FederatedAI / FATE

An Industrial Grade Federated Learning Framework
Apache License 2.0
5.73k stars 1.55k forks source link

Bugs in keras-based homo_nn: Does not aggregate(send) all trainable params(`_trainable_weights`) ? #3816

Closed gxcuit closed 2 years ago

gxcuit commented 2 years ago

Describe the bug In the keras-backend nn model, it does not aggregate(send) all the trainable params. This will make Homo-Federated-Learning less effective. The pytorch-backend nn does not have this issue.

For instance, in the given example, the number of trainable variables is 31(30 kernel and 1 bias). image

However, only 1 variable(dense/bias) is aggregated. image

To Reproduce Steps to reproduce the behavior:

  1. FATE standalone 1.7.0

  2. Print the aggregated weights. Adding LOGGER code in the following files: https://github.com/FederatedAI/FATE/blob/018d051f06298cd01aec957d569ff5760ff0070e/python/federatedml/nn/homo_nn/_version_0.py#L184-L185 image

  3. Run the keras example and pytorch example respectively. Please note, the pytorch example has a typo: the initiator's party id is wrong. Please see #3814 and #3815

  4. See the corresponding log. The keras-backend only aggregates one variable. The pytorch-backend aggregates all variables. image image

Expected behavior The Keras-backend homo-nn should behave the same as pytorch backend.

Screenshots If applicable, add screenshots to help explain your problem.

Desktop (please complete the following information):

Additional context I think this bug may be cased by the following code: https://github.com/FederatedAI/FATE/blob/018d051f06298cd01aec957d569ff5760ff0070e/python/federatedml/nn/backend/tf_keras/nn_model.py#L124-L126

I don't know why needs to trim the device name?

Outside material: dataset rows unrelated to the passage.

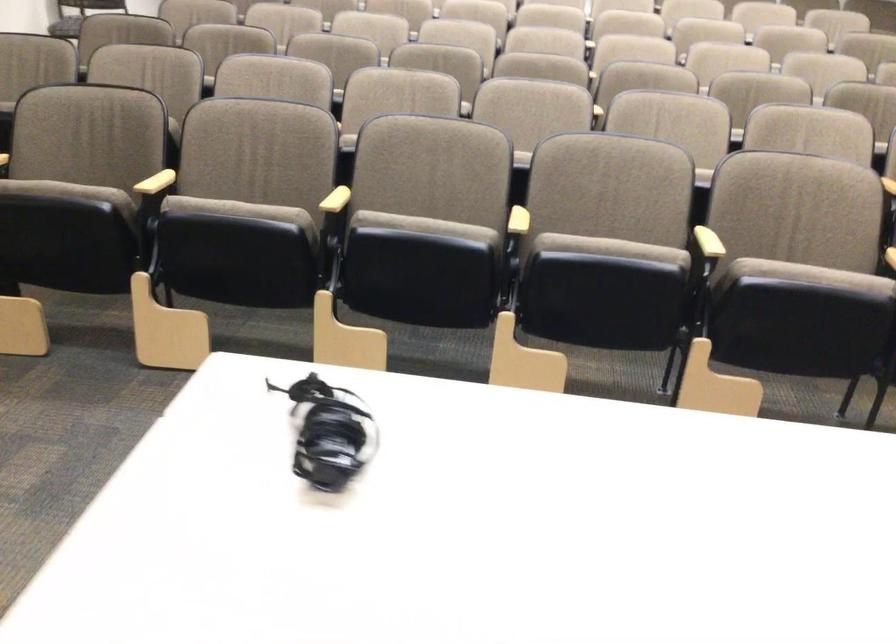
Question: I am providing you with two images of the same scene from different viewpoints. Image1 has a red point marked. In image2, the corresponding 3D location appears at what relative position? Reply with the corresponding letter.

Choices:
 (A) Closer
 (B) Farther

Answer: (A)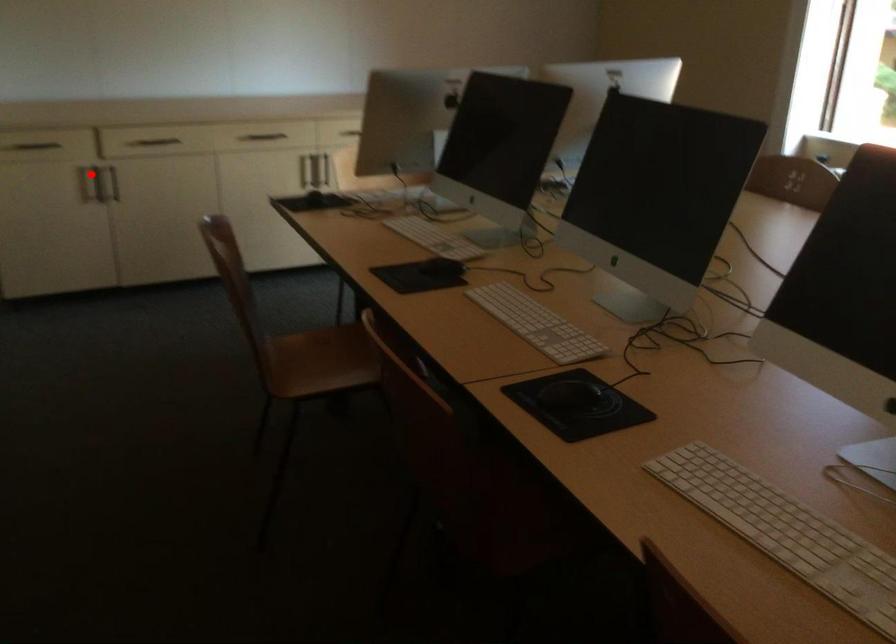
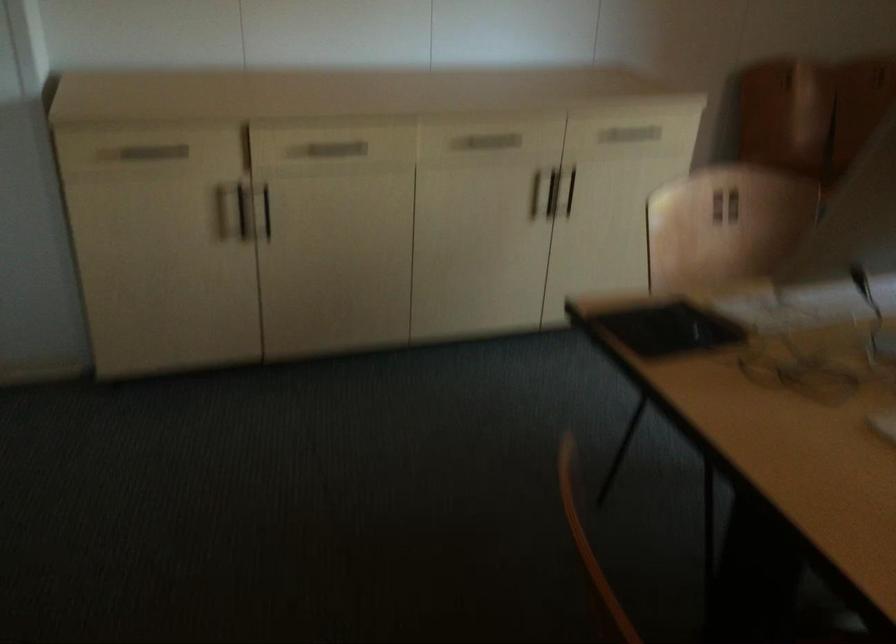
Question: I am providing you with two images of the same scene from different viewpoints. Given a red point in image1, look at the same physical point in image2. Is it:

Choices:
 (A) Closer to the viewpoint
 (B) Farther from the viewpoint

Answer: (A)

sagewe commented 2 years ago

Thanks, we have fix this issue lone time ago in this commit, and problemly reintroduced in this commit

Would you like to make a pull-request to fix this again? @gxcuit

gxcuit commented 2 years ago

Thanks, we have fix this issue lone time ago in this commit, and problemly reintroduced in this commit

Would you like to make a pull-request to fix this again? @gxcuit

I have re-submitted the PR and removed the comments.

Please kindly refer to #3821